Investment activity in rental and income-producing residential assets could rise, driven by institutional interest. Continued urbanisation and demand for secure, well-located housing will support selected segments, but overall growth will hinge on economic performance, financial accessibility and employment trends.
Estate agents noted a shift in buyer preferences in 2025, with security becoming the primary attribute house buyers were looking for when compared with 2024 (30%:19%).
All other attributes-including green features, buy-to-rent, size to work from home, and lifestyle and amenities-fell in importance in 2025. Of the four, lifestyle and amenities were next most important after security at 26%, down from 33% the year before, followed by enough space to accommodate a home office.
“What’s clear from the data is that buyers are looking for secure homes. Security, location and long-term value are outweighing lifestyle extras, while downscaling and relocation continue to drive seller activity.
"These preferences reflect structural changes in how households are responding to affordability pressures as well as work and lifestyle patterns,” says Ivins-Downes.
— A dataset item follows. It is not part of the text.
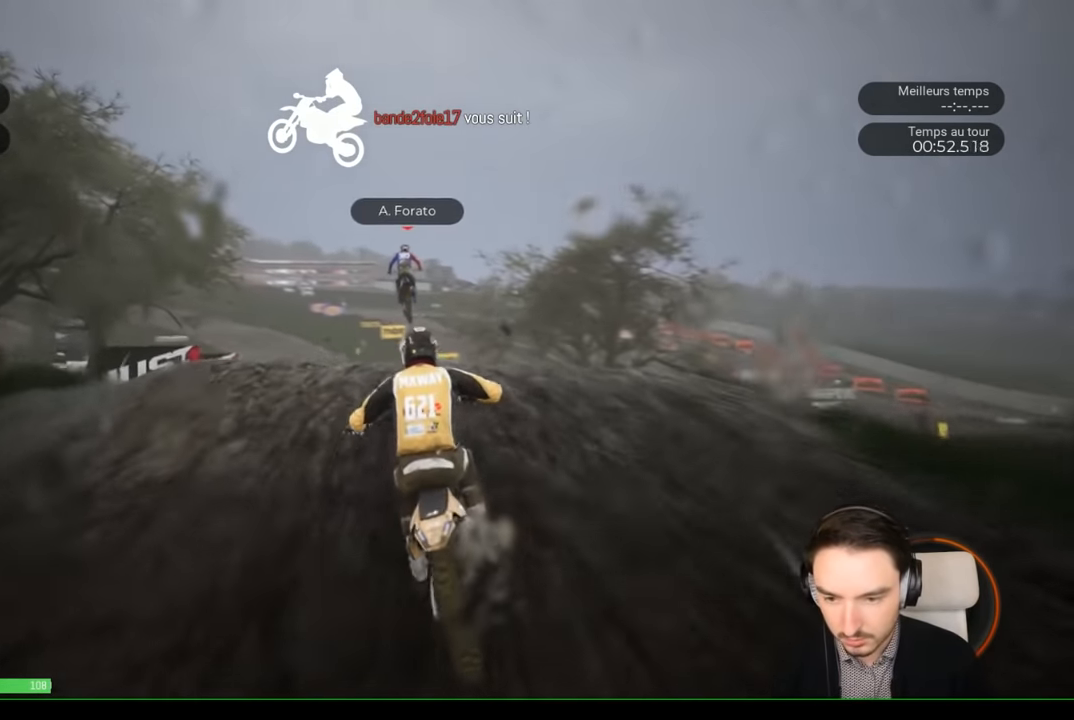
{"buttons": ["R2"], "left_stick": "left", "right_stick": "up", "events": [[83, "right_stick", "down"], [283, "left_stick", "left"], [283, "right_stick", "up"]]}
Downscaling and relocation accounted for nearly 60% of homeowners selling up and moving on. A third of sellers listed downscaling as the primary reason they sold in 2025, with 19% saying lifestyle change was the driver, while 14% said it was financial difficulty.
Relocating to another province (14%) and relocating to another city or town (10%) made up 24%.
“South Africa’s current interest rate cycle, coupled with a slightly improved economic outlook, is creating favourable opportunities for first-time buyers to enter the property market while also affording existing homeowners to reassess their life stage and consider a change in their homeownership journey,” said Mfundo Mabaso, product head at FNB Home Structured Lending in January.
He added that while scaling up for a bigger home often means higher mortgage repayments, increased maintenance, insurance, and other household-related costs, scaling down, on the other hand, can lower homeowners’ monthly expenses and unlock funds for travel, savings, or retirement planning.
In today’s economic climate, he said, with fluctuating interest rates and property market shifts, understanding your affordability and checking your credit profile continues to be largely important as it will impact the outcome of one's next property move.
The head said downsizing is not just about saving money, but it can also support a greener lifestyle that allows homeowners to invest in alternative backup electricity and water supply.
He said this will help make the home more effective in terms of utilities and increase the overall property value. Upsizing may be ideal for multi-generational living or creating dedicated spaces for homeschooling or remote work.